Excited delirium: Consideration of selected medical and psychiatric issues, by Edith Samuel, Robert B Williams, and Richard B Ferrell. [LINK]
A case of untreated excited delirium and sudden death
...The police used pepper spray and Taser in attempting to restrain him. It took four officers to subdue him and almost immediately after being restrained he stopped breathing. Cardiopulmonary resuscitation was initiated and a call was made for emergency medical assistance. Attempts to resuscitate him were unsuccessful. ...[coroner found] eight Taser wounds.

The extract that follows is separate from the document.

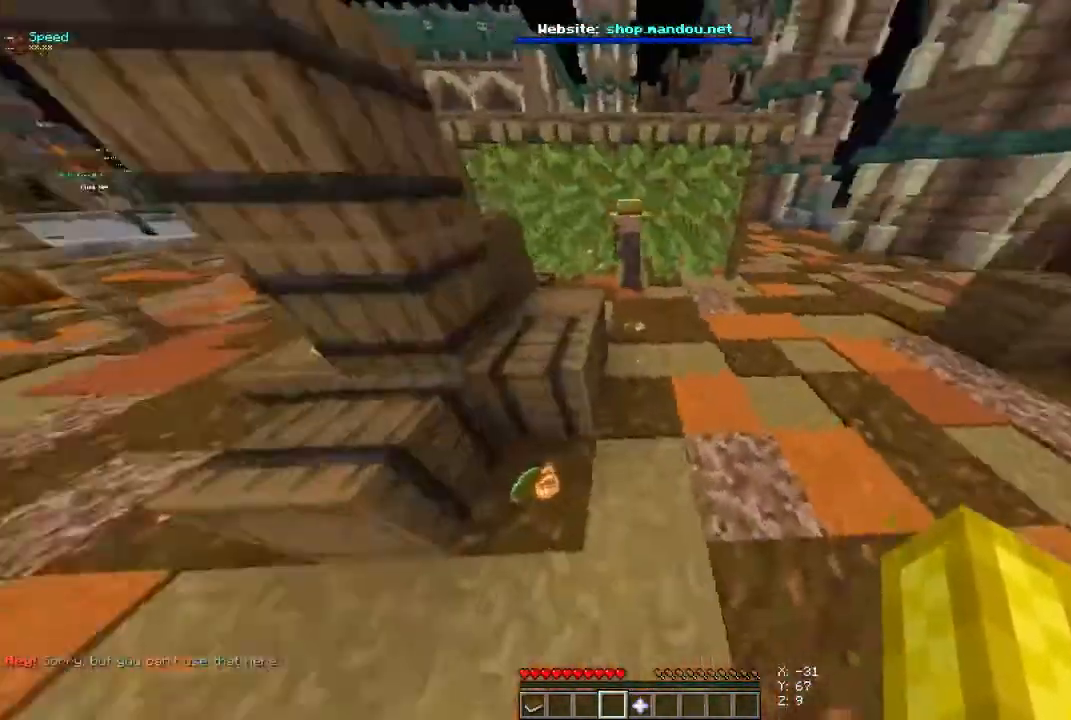
{"keys": ["space", "w"], "mouse": [], "events": [[167, "d", "up"]]}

A case of treated excited delirium
...By the 18th day of hospitalization it was determined that electroconvulsive therapy (ECT) should be initiated and five treatments were administered during thee days.
Case 1: Tasered*_and_died (*& pepper sprayed and restrained)
Case 2: Leisurely treatment over several weeks, electroshock therapy applied by experts in a non-lethal manner
It's really asking a great deal to propose that "excited delirium" ("untreated") is acutely lethal within a minute or so of being repeatedly tasered.
And naive and gullible to accept that the taser could not possibly be a causal factor just because the manufacturer says so. Especially when you scratch the surface of their claims and find endless discrepancies and evidence that they've been playing the system.